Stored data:
↓
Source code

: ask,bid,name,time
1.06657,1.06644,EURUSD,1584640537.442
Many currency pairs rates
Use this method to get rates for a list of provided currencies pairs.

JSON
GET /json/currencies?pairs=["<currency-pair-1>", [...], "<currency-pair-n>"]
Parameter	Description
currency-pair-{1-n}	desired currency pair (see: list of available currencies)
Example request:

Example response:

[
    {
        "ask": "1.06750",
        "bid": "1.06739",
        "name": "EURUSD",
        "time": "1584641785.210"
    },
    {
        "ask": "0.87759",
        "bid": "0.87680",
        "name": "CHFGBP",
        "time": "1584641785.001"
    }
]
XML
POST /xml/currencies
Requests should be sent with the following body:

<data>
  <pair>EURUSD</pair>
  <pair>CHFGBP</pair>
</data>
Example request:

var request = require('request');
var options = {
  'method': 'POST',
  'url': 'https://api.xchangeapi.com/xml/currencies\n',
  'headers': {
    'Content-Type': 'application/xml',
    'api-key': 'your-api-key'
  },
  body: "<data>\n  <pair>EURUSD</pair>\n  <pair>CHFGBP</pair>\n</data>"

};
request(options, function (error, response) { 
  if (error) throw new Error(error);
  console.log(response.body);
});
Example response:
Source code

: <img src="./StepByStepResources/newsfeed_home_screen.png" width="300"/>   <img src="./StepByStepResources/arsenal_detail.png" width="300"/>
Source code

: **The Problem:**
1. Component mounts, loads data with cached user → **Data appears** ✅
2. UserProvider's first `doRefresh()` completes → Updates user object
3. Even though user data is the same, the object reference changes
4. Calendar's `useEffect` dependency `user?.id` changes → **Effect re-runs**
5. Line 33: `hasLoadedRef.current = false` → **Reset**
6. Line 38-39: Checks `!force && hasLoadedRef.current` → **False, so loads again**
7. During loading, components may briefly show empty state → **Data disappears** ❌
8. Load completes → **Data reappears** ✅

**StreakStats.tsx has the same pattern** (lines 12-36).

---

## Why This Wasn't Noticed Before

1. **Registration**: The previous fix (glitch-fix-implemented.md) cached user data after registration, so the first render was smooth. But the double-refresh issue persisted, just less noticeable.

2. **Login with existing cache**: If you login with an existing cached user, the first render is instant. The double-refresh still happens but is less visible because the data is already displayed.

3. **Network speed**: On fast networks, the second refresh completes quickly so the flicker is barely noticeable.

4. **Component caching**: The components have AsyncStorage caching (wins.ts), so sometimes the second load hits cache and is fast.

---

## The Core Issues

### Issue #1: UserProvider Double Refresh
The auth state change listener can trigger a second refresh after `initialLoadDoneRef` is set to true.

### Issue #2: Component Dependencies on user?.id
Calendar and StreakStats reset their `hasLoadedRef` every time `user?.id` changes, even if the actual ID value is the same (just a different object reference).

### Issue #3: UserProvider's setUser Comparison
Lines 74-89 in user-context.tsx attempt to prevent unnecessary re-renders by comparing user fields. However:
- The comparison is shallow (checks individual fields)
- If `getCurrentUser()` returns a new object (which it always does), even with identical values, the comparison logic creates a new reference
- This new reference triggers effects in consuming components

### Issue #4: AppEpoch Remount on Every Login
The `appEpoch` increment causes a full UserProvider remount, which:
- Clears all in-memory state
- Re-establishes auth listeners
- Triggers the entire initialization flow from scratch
↑
→ Work item
Turn every line of the stored data above into a numbered list, leaving out any blank lines.

→ Response below
1. Source code
2. : ask,bid,name,time
3. 1.06657,1.06644,EURUSD,1584640537.442
4. Many currency pairs rates
5. Use this method to get rates for a list of provided currencies pairs.
6. JSON
7. GET /json/currencies?pairs=["<currency-pair-1>", [...], "<currency-pair-n>"]
8. Parameter	Description
9. currency-pair-{1-n}	desired currency pair (see: list of available currencies)
10. Example request:
11. Example response:
12. [
13.     {
14.         "ask": "1.06750",
15.         "bid": "1.06739",
16.         "name": "EURUSD",
17.         "time": "1584641785.210"
18.     },
19.     {
20.         "ask": "0.87759",
21.         "bid": "0.87680",
22.         "name": "CHFGBP",
23.         "time": "1584641785.001"
24.     }
25. ]
26. XML
27. POST /xml/currencies
28. Requests should be sent with the following body:
29. <data>
30.   <pair>EURUSD</pair>
31.   <pair>CHFGBP</pair>
32. </data>
33. Example request:
34. var request = require('request');
35. var options = {
36.   'method': 'POST',
37.   'url': 'https://api.xchangeapi.com/xml/currencies\n',
38.   'headers': {
39.     'Content-Type': 'application/xml',
40.     'api-key': 'your-api-key'
41.   },
42.   body: "<data>\n  <pair>EURUSD</pair>\n  <pair>CHFGBP</pair>\n</data>"
43. };
44. request(options, function (error, response) { 
45.   if (error) throw new Error(error);
46.   console.log(response.body);
47. });
48. Example response:
49. Source code
50. : <img src="./StepByStepResources/newsfeed_home_screen.png" width="300"/>   <img src="./StepByStepResources/arsenal_detail.png" width="300"/>
51. Source code
52. : **The Problem:**
53. 1. Component mounts, loads data with cached user → **Data appears** ✅
54. 2. UserProvider's first `doRefresh()` completes → Updates user object
55. 3. Even though user data is the same, the object reference changes
56. 4. Calendar's `useEffect` dependency `user?.id` changes → **Effect re-runs**
57. 5. Line 33: `hasLoadedRef.current = false` → **Reset**
58. 6. Line 38-39: Checks `!force && hasLoadedRef.current` → **False, so loads again**
59. 7. During loading, components may briefly show empty state → **Data disappears** ❌
60. 8. Load completes → **Data reappears** ✅
61. **StreakStats.tsx has the same pattern** (lines 12-36).
62. ---
63. ## Why This Wasn't Noticed Before
64. 1. **Registration**: The previous fix (glitch-fix-implemented.md) cached user data after registration, so the first render was smooth. But the double-refresh issue persisted, just less noticeable.
65. 2. **Login with existing cache**: If you login with an existing cached user, the first render is instant. The double-refresh still happens but is less visible because the data is already displayed.
66. 3. **Network speed**: On fast networks, the second refresh completes quickly so the flicker is barely noticeable.
67. 4. **Component caching**: The components have AsyncStorage caching (wins.ts), so sometimes the second load hits cache and is fast.
68. ---
69. ## The Core Issues
70. ### Issue #1: UserProvider Double Refresh
71. The auth state change listener can trigger a second refresh after `initialLoadDoneRef` is set to true.
72. ### Issue #2: Component Dependencies on user?.id
73. Calendar and StreakStats reset their `hasLoadedRef` every time `user?.id` changes, even if the actual ID value is the same (just a different object reference).
74. ### Issue #3: UserProvider's setUser Comparison
75. Lines 74-89 in user-context.tsx attempt to prevent unnecessary re-renders by comparing user fields. However:
76. - The comparison is shallow (checks individual fields)
77. - If `getCurrentUser()` returns a new object (which it always does), even with identical values, the comparison logic creates a new reference
78. - This new reference triggers effects in consuming components
79. ### Issue #4: AppEpoch Remount on Every Login
80. The `appEpoch` increment causes a full UserProvider remount, which:
81. - Clears all in-memory state
82. - Re-establishes auth listeners
83. - Triggers the entire initialization flow from scratch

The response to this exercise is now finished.